▸ Trecho para leitura
"Como os homens, cadeias mudam com o tempo. Fui testemunha ocular das transformações ocorridas nos últimos 28 anos."
O médico Drauzio Varella é uma das referências mais famosas do Brasil, seu livro mais recente é o "Prisioneiras", onde ele registra o que vivenciou e aprendeu em mais de uma década de trabalho voluntário em uma penitenciária feminina de São Paulo. Primeiro aviso importante: não gosta de coisas pesadas e chocantes em termos de violência, então fica longeeeeeeeeeee. É MUITÍSSIMO violento. O primeiro capítulo já tem uma prisioneira que esfaqueou a cara da namorada por causa de uma briga por ciúmes, e vai ficando realmente pior, então tenha esse fator em mente.
É interessante imaginar o Drauzio Varella todo nerdzinho trabalhando lá no meio de um monte de criminosas. Esse livro é o fechamento de uma trilogia, ele já havia escrito dois anteriores sobre o sistema penitenciário brasileiro baseado em suas experiências empíricas, o "Carcereiros" e o "Estação Carandiru", que foram até adaptados para filmes e séries. No início o escritor descreve detalhadamente como é a prisão, em uma questão física de arquitetura mesmo, quantidade de funcionárias, presas, celas, andares e afins, eu achei até meio difícil de visualizar, eu só ficava pensando "tá, é uma prisão, é uma prisão". Ele também vai descrevendo o dia a dia, como é a rotina delas, como é o funcionamento de tudo lá dentro. Ele explica tudo detalhadamente em pequenos capítulos.
De vez em quando se destacam histórias mais notáveis, às quais Varella dá mais atenção. É inegável que tem pessoas que entram no mundo do crime pra conseguir lucros fáceis, histórias que o livro aborda também, mas as mais marcantes são de pessoas cujas vidas se encontraram em pontos de pressão, sem opções de sobrevivência, onde o único caminho era recorrer ao crime; sem dúvida as mais impactantes, mostrando os pontos de vista mais tristes do mundo. Vários choques de realidade com o passar de páginas.

▸ Complete o seguinte
#1 De acordo com a resenha sobre o livro "Prisioneiras", quais são os dois livros anteriores que Drauzio Varella escreveu sobre o sistema penitenciário brasileiro?
#2 Retome a resenha sobre o livro "Prisioneiras" a partir do ponto em que ela para e dê continuidade ao texto.

▸ Dados para análise
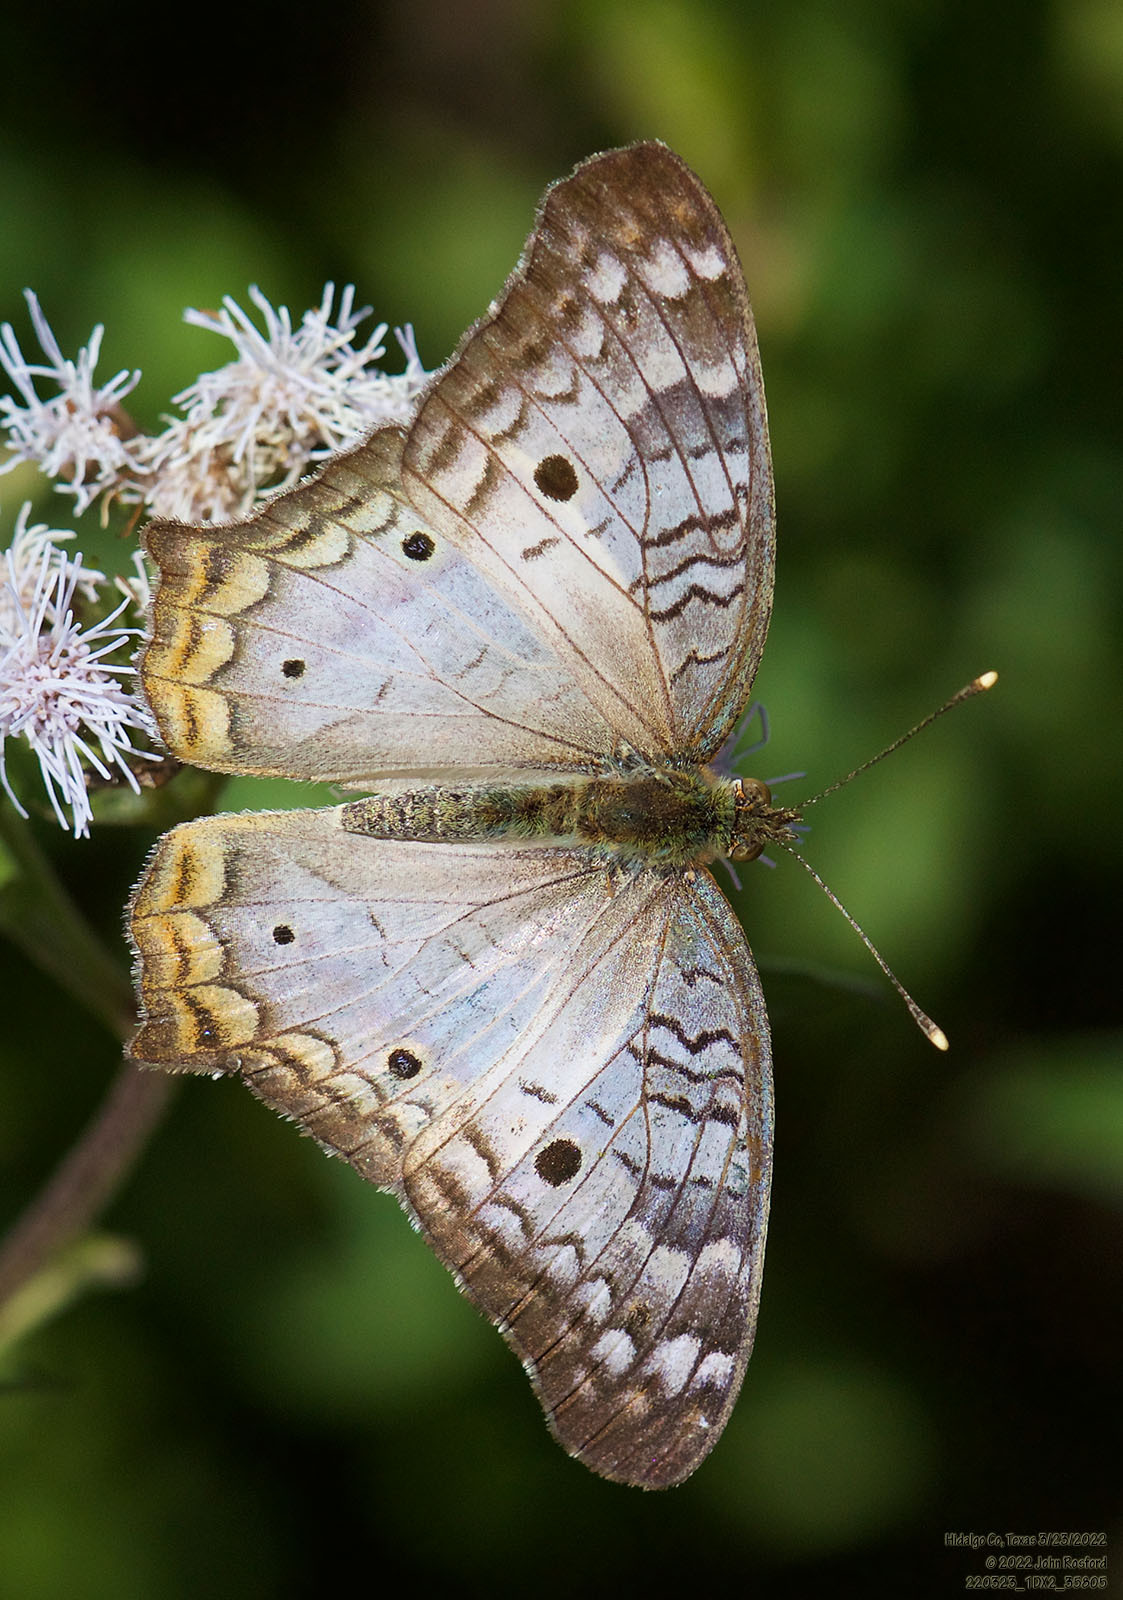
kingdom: Animalia
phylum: Arthropoda
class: Insecta
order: Lepidoptera
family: Nymphalidae
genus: Anartia
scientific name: Anartia jatrophae
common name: White peacock
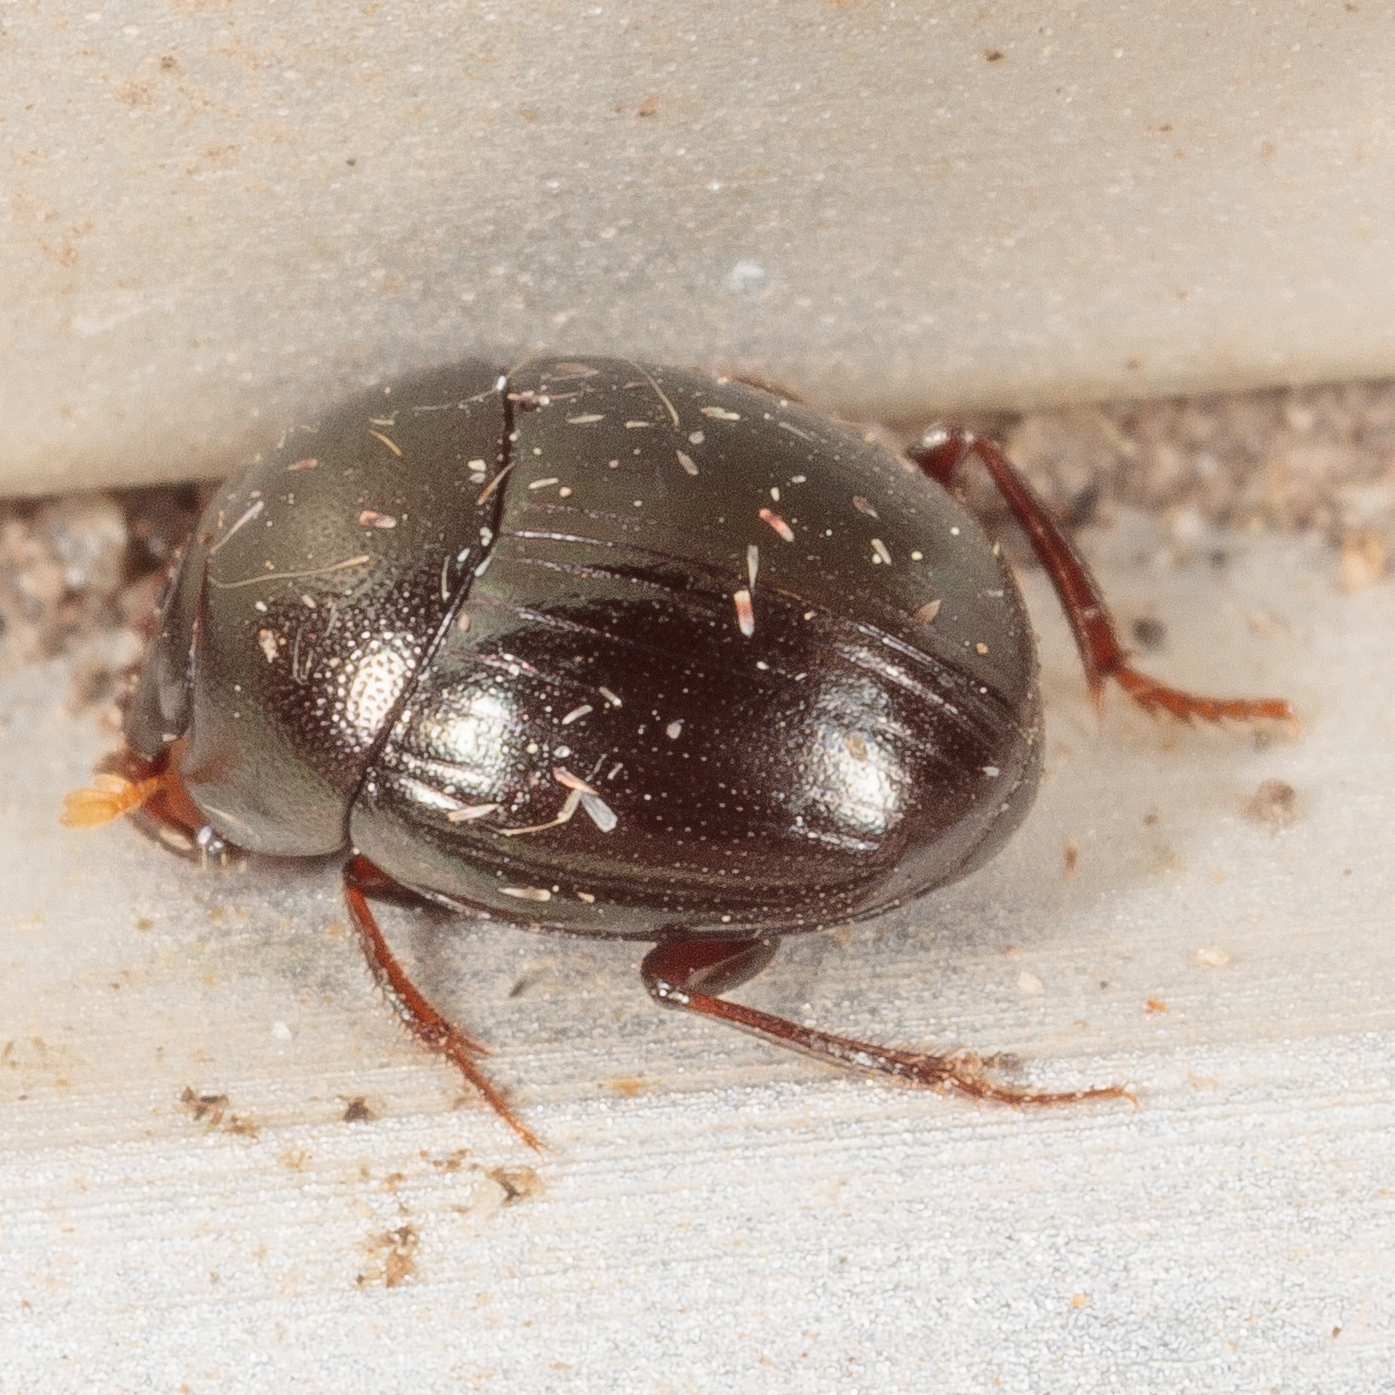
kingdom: Animalia
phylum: Arthropoda
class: Insecta
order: Coleoptera
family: Scarabaeidae
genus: Pseudocanthon
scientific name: Pseudocanthon perplexus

▸ Respostas esperadas
#1 "Carcereiros" e "Estação Carandiru".

#2
Explicado todo o sistema e o que costuma acontecer lá, crimes dentro das prisões, como o tráfico de drogas, as particularidades da hierarquia feminina dentro da cadeia e a forma que elas são tratadas pela família e se relacionam uma com as outras, nos últimos capítulos Varella vai contando algumas histórias de presas em particular que valem a pena. Há a violência chocante, que eu já ressaltei logo no início, e histórias muito boas. Nessas inclusas uma versão feminina do Justiceiro, a Negona e a Tia Maluca, que estou certo que poderiam render ótimos filmes e séries de TV sobre o mundo do crime.
"Doutor, para o bem da sociedade é mais seguro lidar com o crime organizado do que com o crime desorganizado."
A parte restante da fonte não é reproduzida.